Música da Grécia Antiga

o música da Grécia Antiga estava quase universalmente presente na sociedade grega antiga, desde casamentos, funerais e cerimônias religiosas até teatro, música folclórica e a recitação de poesia épica como uma balada. Assim, desempenhou um papel fundamental na vida dos gregos antigos. Existem alguns fragmentos significativos da notação musical grega real [1] [2], bem como muitas referências literárias à música grega antiga, de modo que algumas coisas podem ser conhecidas - ou razoavelmente supostas - sobre como a música soava, o papel geral de a música na sociedade, a economia da música, a importância de uma casta profissional de músicos, etc. Mesmo vestígios arqueológicos revelam uma abundância de representações em cerâmica, por exemplo, de música sendo executada.

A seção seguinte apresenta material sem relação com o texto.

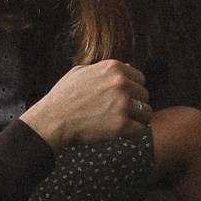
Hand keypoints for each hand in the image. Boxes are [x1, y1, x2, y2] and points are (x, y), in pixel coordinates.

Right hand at [19, 60, 150, 149]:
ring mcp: (122, 104)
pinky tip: (121, 134)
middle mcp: (121, 83)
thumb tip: (126, 67)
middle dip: (136, 105)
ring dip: (137, 119)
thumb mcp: (80, 71)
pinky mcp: (121, 125)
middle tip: (122, 113)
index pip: (140, 79)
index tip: (124, 99)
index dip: (133, 90)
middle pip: (144, 95)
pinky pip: (140, 130)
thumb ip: (104, 69)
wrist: (53, 119)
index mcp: (113, 68)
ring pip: (146, 113)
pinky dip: (132, 134)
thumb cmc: (63, 96)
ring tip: (124, 124)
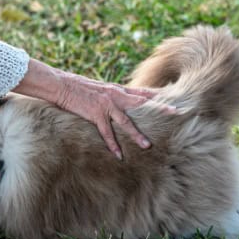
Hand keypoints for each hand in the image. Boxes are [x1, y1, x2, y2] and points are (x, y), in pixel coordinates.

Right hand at [56, 72, 172, 158]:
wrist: (62, 84)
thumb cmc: (78, 85)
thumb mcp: (99, 87)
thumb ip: (111, 93)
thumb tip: (119, 98)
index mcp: (117, 89)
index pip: (142, 92)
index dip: (157, 95)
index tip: (173, 98)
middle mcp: (115, 96)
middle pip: (142, 103)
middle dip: (160, 107)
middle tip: (176, 112)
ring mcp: (106, 105)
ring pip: (126, 122)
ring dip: (137, 134)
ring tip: (147, 146)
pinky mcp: (95, 114)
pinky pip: (106, 132)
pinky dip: (112, 144)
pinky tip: (118, 155)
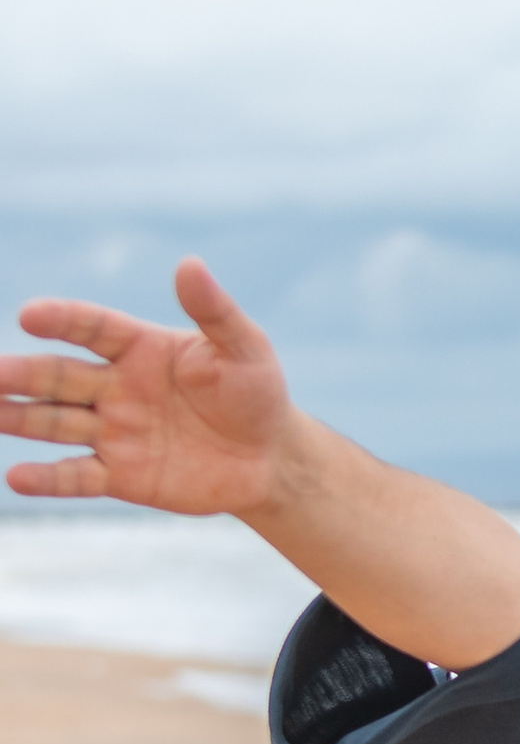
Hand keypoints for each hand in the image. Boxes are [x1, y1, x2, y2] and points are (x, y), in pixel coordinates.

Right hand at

A palavra música vem das Musas, as filhas de Zeus e deusas padroeiras dos empreendimentos criativos e intelectuais.

No que diz respeito à origem da música e dos instrumentos musicais: a história da música na Grécia antiga está tão intimamente ligada à mitologia e lenda grega que muitas vezes é difícil supor o que é historicamente verdadeiro e o que é mito. A música e a teoria musical da Grécia antiga estabeleceram as bases para a música ocidental e a teoria musical ocidental, pois viriam a influenciar os antigos romanos, a igreja cristã primitiva e os compositores medievais. [3] [ página necessária ] Especificamente, os ensinamentos dos Pitagóricos, Ptolomeu, Filodemo, Aristóxeno, Aristides e Platão compilam a maior parte de nossa compreensão da teoria da música grega antiga, sistemas musicais e ethos musical.

O estudo da música na Grécia antiga foi incluído no currículo dos grandes filósofos. Pitágoras em particular acreditava que a música era delegada às mesmas leis matemáticas da harmonia que a mecânica do cosmos, evoluindo para uma ideia conhecida como a música das esferas. [3] [ página necessária ] Os pitagóricos se concentraram na matemática e na ciência acústica do som e da música. Eles desenvolveram sistemas de afinação e princípios harmônicos que se concentraram em números inteiros e proporções simples, estabelecendo uma base para a ciência acústica. No entanto, esta não era a única escola de pensamento na Grécia antiga. [3] [ página necessária ] Aristóxeno, que escreveu vários tratados musicológicos, por exemplo, estudou música com uma tendência mais empírica. Aristóxeno acreditava que os intervalos deveriam ser julgados de ouvido em vez de proporções matemáticas, [4] embora Aristóxeno fosse influenciado por Pitágoras e usasse terminologia matemática e medições em suas pesquisas.


Assista o vídeo: HOPLITES! Greeks at War - Full animation (Dezembro 2021).